Négocier la contrepartie financière
Autre élément essentiel : la clause de non-concurrence doit prévoir une juste compensation financière du préjudice subi par l'adjoint qui ne peut travailler pendant deux ans dans une officine proche de celle où il a exercé. « Les titulaires doivent évaluer la contrepartie de la clause de non-concurrence en proportion du préjudice qu'ils causent à l'adjoint en entravant sa liberté fondamentale d'exercice d'une activité professionnelle », explique Me Fallourd. En pratique, dans la mesure où la Convention collective des pharmaciens ne prévoit pas le montant de cette indemnité, titulaires et adjoints doivent le négocier ensemble. Ce montant doit être clairement indiqué dans le contrat de travail de l'adjoint. Il sera versé dans son intégralité lors de la rupture du contrat ou de façon échelonnée (par exemple, sous forme de prime versée au salaire de l'adjoint). « Enfin, à la rupture du contrat, le titulaire peut également décider de délivrer l'adjoint de son obligation de non-concurrence et donc, de ne pas lui verser de contrepartie financière. Attention : si la clause de non-concurrence n'a été assortie d'aucune indemnité, le salarié ayant tout de même respecté cette clause pourra solliciter, outre la nullité de celle-ci, des dommages-intérêts contre son ancien employeur », note Me Fallourd.
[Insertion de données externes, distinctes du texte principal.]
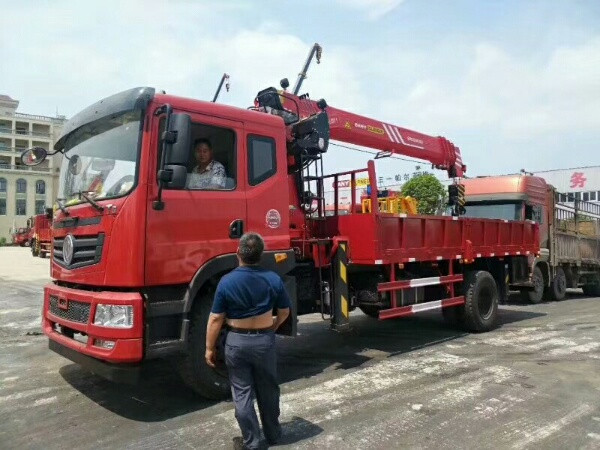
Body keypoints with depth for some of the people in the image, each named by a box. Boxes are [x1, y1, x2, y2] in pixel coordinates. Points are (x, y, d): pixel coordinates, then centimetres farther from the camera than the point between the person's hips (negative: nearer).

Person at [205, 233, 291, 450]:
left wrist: (210, 348, 0)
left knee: (242, 392, 10)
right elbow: (284, 312, 3)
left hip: (237, 341, -2)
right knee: (268, 389, 18)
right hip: (265, 340, 2)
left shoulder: (226, 281, -14)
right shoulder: (273, 279, -8)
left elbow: (215, 319, -11)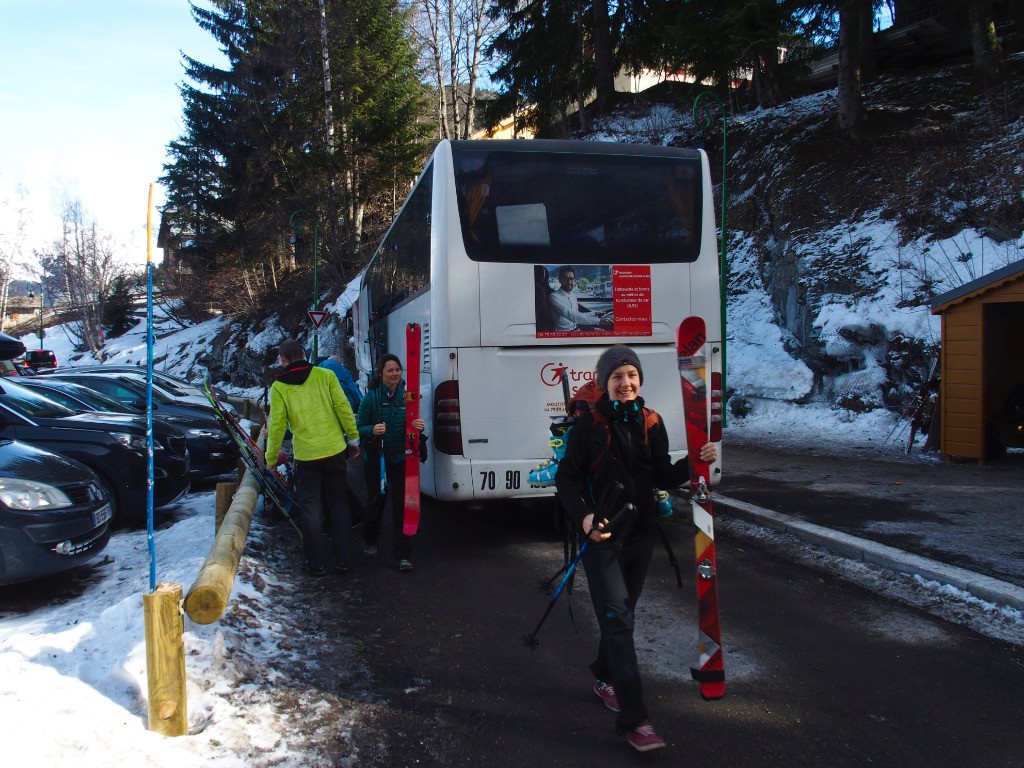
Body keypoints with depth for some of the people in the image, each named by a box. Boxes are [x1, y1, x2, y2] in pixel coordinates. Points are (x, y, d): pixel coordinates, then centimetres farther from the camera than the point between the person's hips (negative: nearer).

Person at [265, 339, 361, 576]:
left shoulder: (279, 387, -3)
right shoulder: (325, 375, -1)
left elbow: (277, 425, -4)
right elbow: (344, 408, -4)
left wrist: (271, 458, 6)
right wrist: (353, 439, 6)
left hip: (306, 456, -1)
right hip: (335, 450, 2)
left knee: (310, 508, 10)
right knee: (339, 504, 14)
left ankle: (316, 563, 15)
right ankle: (342, 559, 17)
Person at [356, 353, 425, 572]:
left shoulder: (406, 395, 0)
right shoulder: (371, 397, -6)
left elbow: (412, 424, 8)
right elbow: (359, 427, -3)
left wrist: (418, 427, -15)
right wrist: (372, 430, -24)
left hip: (401, 458, 1)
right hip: (376, 459, -1)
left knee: (401, 505, -5)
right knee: (377, 502, 12)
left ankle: (403, 555, 1)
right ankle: (369, 542, 39)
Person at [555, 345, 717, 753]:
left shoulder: (651, 424, 4)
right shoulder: (589, 425, -9)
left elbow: (662, 477, 7)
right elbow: (566, 477, -8)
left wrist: (694, 463, -9)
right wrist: (583, 516, -23)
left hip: (640, 534, 5)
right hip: (600, 535, -5)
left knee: (623, 613, 18)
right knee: (617, 620, -9)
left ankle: (604, 678, 42)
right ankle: (634, 720, -7)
Démontrer la faute de concurrence déloyale
Lorsque l'adjoint décide de quitter son officine pour travailler au sein d'une pharmacie située à proximité de cette dernière, il doit toujours en évaluer les risques, pour éviter de commettre un acte de concurrence déloyale. « Lorsqu'un titulaire s'estime lésé, c'est à lui de démontrer que son adjoint a commis une faute de concurrence déloyale en exerçant à proximité de son officine. Il doit notamment démontrer la violation des contraintes de temps ou d’espace de la clause, et l’importance de son préjudice financier (baisse du chiffre d'affaires de l'officine). Dans la plupart des cas, l'adjoint ne crée pas une nouvelle pharmacie : il rachète ou devient salarié d'une pharmacie existante, dans un périmètre proche. Dans ces conditions, le détournement de clientèle est souvent difficile à chiffrer pour le titulaire, lequel renonce dans certaines situations à engager une action contentieuse », confie Me Fallourd.
Enfin, en cas de concurrence déloyale avérée, l'adjoint n'est pas toujours le seul professionnel en cause. L'article R.4235-36 du Code de la santé publique indique qu'« il est interdit aux pharmaciens d’inciter tout collaborateur d’un confrère à rompre son contrat de travail ». Le titulaire de la pharmacie concurrente peut donc être mis en cause en cas de débauchage.